Albert Protopopov, un chercheur de Yukatia, affirme que la carcasse de Yuka a permis d'apprendre aux scientifiques que les humains avaient chassé le mammouth durant la période glaciaire. Âgé entre six et neuf ans au moment de sa mort, l'animal a des blessures infligées par un prédateur.

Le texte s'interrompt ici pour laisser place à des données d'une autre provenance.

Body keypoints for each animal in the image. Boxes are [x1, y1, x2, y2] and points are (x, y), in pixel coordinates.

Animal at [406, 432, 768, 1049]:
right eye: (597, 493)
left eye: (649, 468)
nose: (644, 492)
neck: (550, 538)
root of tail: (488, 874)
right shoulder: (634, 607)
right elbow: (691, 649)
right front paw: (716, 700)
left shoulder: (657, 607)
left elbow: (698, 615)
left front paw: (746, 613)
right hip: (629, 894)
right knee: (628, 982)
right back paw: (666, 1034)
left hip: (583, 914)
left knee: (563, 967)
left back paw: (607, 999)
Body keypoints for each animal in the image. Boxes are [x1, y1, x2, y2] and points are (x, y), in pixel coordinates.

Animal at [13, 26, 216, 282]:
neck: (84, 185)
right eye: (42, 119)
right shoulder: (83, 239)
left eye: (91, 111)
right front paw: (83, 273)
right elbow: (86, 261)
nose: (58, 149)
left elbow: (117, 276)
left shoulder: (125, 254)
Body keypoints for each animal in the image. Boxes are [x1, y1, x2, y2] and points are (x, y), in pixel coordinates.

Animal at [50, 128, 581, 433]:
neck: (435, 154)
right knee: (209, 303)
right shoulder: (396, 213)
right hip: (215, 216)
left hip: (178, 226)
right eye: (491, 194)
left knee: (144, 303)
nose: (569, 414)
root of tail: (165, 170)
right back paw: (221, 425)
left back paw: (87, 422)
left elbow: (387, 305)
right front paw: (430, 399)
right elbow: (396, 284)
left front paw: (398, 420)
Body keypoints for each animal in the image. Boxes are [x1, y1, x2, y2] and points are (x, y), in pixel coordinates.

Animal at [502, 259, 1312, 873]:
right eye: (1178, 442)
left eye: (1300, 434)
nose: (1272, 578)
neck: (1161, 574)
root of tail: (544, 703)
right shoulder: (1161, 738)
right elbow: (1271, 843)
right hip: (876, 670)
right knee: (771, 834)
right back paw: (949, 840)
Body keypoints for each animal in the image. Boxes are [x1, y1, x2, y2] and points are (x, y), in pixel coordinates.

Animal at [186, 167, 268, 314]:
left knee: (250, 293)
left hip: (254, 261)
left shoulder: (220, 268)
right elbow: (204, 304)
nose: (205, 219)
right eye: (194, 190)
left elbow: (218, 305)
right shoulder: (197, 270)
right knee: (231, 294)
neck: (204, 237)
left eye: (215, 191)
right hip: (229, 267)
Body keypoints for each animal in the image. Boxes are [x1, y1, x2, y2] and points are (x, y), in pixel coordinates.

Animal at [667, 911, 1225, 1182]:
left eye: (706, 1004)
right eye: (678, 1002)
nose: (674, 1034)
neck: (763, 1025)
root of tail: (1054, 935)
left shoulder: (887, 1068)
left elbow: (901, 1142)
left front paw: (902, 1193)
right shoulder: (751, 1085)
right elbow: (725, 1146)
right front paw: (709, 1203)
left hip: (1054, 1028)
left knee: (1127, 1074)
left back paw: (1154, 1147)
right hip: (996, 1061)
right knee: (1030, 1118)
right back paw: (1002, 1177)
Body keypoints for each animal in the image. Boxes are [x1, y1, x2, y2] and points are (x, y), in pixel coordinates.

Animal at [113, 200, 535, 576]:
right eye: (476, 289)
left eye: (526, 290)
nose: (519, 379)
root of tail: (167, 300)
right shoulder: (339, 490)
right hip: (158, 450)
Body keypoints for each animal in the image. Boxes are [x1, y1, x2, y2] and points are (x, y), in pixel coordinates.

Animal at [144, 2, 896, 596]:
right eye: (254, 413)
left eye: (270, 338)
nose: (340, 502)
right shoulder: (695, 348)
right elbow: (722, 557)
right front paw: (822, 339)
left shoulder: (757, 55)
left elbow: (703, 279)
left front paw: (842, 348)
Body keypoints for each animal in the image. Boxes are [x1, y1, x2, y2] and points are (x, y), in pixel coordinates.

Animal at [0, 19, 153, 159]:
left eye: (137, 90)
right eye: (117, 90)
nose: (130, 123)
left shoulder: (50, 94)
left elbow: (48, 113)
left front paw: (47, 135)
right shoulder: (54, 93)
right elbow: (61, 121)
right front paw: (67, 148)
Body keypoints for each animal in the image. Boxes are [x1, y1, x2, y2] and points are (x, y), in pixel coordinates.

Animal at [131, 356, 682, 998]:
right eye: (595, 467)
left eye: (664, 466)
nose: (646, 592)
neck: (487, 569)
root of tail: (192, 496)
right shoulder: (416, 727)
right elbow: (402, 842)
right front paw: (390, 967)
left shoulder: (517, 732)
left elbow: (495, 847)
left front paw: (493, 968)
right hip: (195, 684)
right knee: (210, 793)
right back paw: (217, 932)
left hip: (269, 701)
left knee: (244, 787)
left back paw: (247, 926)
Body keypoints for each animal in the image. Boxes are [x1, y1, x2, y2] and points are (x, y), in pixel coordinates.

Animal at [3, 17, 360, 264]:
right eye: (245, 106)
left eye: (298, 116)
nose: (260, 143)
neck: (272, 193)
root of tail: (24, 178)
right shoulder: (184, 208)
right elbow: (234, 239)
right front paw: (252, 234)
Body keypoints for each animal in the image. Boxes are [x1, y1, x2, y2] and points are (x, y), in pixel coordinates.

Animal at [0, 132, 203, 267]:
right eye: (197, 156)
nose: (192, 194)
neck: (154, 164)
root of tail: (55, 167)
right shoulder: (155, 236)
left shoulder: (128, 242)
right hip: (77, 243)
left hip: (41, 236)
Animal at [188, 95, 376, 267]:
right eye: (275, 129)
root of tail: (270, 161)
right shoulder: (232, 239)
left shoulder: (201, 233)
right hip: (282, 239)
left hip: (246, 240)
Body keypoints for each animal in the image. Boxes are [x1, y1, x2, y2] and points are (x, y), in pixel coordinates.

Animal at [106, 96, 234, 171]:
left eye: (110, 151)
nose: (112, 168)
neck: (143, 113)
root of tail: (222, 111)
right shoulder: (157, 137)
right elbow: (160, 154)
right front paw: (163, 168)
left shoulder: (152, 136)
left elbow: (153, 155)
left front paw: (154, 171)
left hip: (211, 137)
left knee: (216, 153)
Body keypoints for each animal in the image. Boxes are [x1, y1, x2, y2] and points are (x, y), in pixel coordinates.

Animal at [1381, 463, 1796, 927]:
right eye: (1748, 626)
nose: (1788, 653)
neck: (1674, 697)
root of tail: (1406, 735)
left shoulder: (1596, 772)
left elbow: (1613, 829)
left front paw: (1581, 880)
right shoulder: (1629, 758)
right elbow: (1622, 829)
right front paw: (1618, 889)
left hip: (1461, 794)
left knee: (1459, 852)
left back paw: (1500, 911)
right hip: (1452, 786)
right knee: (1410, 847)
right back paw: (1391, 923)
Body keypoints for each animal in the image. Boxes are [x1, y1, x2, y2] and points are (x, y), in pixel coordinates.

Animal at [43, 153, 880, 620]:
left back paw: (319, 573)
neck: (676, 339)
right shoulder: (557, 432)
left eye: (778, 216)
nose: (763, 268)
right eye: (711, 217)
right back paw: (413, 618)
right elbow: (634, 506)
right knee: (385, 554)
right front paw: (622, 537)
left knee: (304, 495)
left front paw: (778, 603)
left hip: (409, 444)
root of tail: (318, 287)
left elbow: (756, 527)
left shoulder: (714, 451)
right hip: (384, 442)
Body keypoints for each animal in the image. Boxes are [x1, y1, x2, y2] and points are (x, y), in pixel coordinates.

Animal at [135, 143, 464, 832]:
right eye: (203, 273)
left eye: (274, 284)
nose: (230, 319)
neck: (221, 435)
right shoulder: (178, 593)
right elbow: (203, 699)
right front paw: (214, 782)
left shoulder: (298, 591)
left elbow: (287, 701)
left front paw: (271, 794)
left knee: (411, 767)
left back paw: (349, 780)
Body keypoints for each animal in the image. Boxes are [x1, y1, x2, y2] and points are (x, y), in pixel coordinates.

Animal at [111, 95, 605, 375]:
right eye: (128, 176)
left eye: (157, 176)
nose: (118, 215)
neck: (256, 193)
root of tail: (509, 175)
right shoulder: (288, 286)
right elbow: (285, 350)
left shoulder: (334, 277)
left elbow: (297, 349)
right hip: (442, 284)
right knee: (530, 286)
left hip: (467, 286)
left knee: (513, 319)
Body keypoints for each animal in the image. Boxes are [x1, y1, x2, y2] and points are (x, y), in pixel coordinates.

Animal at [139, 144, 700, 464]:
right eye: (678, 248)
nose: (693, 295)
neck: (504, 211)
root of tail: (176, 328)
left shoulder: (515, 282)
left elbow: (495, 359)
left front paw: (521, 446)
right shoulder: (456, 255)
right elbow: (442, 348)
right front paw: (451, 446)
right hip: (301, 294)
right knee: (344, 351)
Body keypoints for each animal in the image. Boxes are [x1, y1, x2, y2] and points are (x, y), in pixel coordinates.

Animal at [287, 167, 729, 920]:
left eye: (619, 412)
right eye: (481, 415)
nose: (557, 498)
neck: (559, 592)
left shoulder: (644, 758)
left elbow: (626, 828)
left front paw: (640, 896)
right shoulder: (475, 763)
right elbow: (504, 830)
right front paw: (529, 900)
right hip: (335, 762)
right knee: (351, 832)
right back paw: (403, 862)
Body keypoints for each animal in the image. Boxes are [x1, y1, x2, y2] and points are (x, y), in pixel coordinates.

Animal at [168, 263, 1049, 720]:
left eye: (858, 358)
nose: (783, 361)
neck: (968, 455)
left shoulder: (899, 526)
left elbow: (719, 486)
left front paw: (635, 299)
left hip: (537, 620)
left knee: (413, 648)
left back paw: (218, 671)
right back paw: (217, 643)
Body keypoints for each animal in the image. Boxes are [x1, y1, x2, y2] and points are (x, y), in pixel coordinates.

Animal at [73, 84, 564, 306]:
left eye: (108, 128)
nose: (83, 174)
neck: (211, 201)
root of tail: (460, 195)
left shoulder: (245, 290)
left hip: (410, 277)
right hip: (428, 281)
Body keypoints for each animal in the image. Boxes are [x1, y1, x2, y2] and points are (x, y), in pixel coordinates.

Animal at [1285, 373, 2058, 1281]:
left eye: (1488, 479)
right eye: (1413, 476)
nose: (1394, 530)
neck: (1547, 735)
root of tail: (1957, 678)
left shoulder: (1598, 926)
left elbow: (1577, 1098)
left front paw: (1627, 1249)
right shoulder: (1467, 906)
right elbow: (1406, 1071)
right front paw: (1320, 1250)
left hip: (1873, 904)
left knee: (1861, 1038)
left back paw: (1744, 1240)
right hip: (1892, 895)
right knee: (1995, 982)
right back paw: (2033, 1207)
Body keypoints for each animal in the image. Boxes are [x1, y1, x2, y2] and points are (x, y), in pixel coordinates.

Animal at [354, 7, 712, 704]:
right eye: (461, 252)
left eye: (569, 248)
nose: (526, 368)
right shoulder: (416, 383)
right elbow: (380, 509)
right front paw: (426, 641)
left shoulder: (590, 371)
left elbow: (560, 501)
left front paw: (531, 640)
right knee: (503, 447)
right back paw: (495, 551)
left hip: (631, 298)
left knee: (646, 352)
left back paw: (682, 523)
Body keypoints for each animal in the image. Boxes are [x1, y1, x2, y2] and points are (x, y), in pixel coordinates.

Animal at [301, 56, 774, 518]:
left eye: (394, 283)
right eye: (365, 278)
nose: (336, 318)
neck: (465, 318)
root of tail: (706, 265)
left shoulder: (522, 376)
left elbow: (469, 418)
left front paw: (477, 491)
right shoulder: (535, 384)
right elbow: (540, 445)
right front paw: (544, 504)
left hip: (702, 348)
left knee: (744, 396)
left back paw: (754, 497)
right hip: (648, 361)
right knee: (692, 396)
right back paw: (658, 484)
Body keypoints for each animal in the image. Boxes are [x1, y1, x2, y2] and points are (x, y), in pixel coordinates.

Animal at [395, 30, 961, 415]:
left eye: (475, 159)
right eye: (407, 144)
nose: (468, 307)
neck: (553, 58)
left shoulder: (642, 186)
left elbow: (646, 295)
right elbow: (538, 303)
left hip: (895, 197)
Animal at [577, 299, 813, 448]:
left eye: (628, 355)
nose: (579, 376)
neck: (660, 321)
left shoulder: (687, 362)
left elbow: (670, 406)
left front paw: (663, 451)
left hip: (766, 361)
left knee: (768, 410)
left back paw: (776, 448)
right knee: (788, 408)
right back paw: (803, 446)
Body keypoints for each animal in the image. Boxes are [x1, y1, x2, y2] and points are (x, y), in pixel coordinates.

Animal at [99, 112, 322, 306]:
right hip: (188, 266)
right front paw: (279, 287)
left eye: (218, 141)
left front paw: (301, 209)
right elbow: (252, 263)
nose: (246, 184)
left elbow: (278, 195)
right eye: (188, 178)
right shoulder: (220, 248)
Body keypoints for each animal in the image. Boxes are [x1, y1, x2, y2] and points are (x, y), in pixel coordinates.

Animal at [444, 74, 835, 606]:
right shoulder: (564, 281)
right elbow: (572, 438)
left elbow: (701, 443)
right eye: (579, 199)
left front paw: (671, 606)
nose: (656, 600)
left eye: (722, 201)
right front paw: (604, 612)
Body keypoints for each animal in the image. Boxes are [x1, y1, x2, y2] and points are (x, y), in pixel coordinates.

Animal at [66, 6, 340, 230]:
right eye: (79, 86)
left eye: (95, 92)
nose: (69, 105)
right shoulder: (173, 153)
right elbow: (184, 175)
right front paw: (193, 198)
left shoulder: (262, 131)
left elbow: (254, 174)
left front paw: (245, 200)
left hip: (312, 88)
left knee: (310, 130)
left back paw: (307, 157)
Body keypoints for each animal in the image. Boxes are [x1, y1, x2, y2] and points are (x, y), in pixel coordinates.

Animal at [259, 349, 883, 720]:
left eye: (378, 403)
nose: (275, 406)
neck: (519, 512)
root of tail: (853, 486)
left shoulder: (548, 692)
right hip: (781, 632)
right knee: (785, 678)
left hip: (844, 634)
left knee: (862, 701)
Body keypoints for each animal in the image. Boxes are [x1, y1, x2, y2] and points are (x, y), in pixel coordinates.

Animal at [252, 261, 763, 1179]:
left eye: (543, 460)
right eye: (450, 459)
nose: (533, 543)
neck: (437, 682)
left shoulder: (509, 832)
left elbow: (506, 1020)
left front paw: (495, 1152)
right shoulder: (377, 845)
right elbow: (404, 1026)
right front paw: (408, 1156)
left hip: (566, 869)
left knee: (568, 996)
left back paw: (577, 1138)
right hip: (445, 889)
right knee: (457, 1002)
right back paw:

M. Protopopov croit que Yuka a environ 38 000 ans, alors que d'autres scientifiques lui donnent 1000 ans de plus.

Il a été retiré du pergélisol en bon état, ce qui est étonnant. Ses tissus mous et sa fourrure rousse étaient bien préservés. La majeure partie de son cerveau est intacte, ce qui offre une rare occasion d'étude.

Mesurant jusqu'à quatre mètres de hauteur et pesant jusqu'à 10 tonnes, les mammouths ont déjà habité les terres de la Russie et du nord de la Chine, de l'Europe et de l'Amérique du Nord, avant de s'éteindre à cause des humains et des changements climatiques.

Ils seraient complètement disparus il y a 10 000 ans, bien que des scientifiques croient que de petits groupes ont survécu plus longtemps en Alaska et sur des îles au large de la Sibérie.

Les chercheurs sont parvenus à déchiffrer une bonne partie du code génétique des mammouths grâce à des poils. Certains ont espoir de pouvoir les cloner s'ils trouvent des cellules vivantes.

Albert Protopopov en est sceptique. «Ce n'est pas possible de trouver des cellules vivantes, car elles ne survivent pas durant des dizaines de milliers d'années.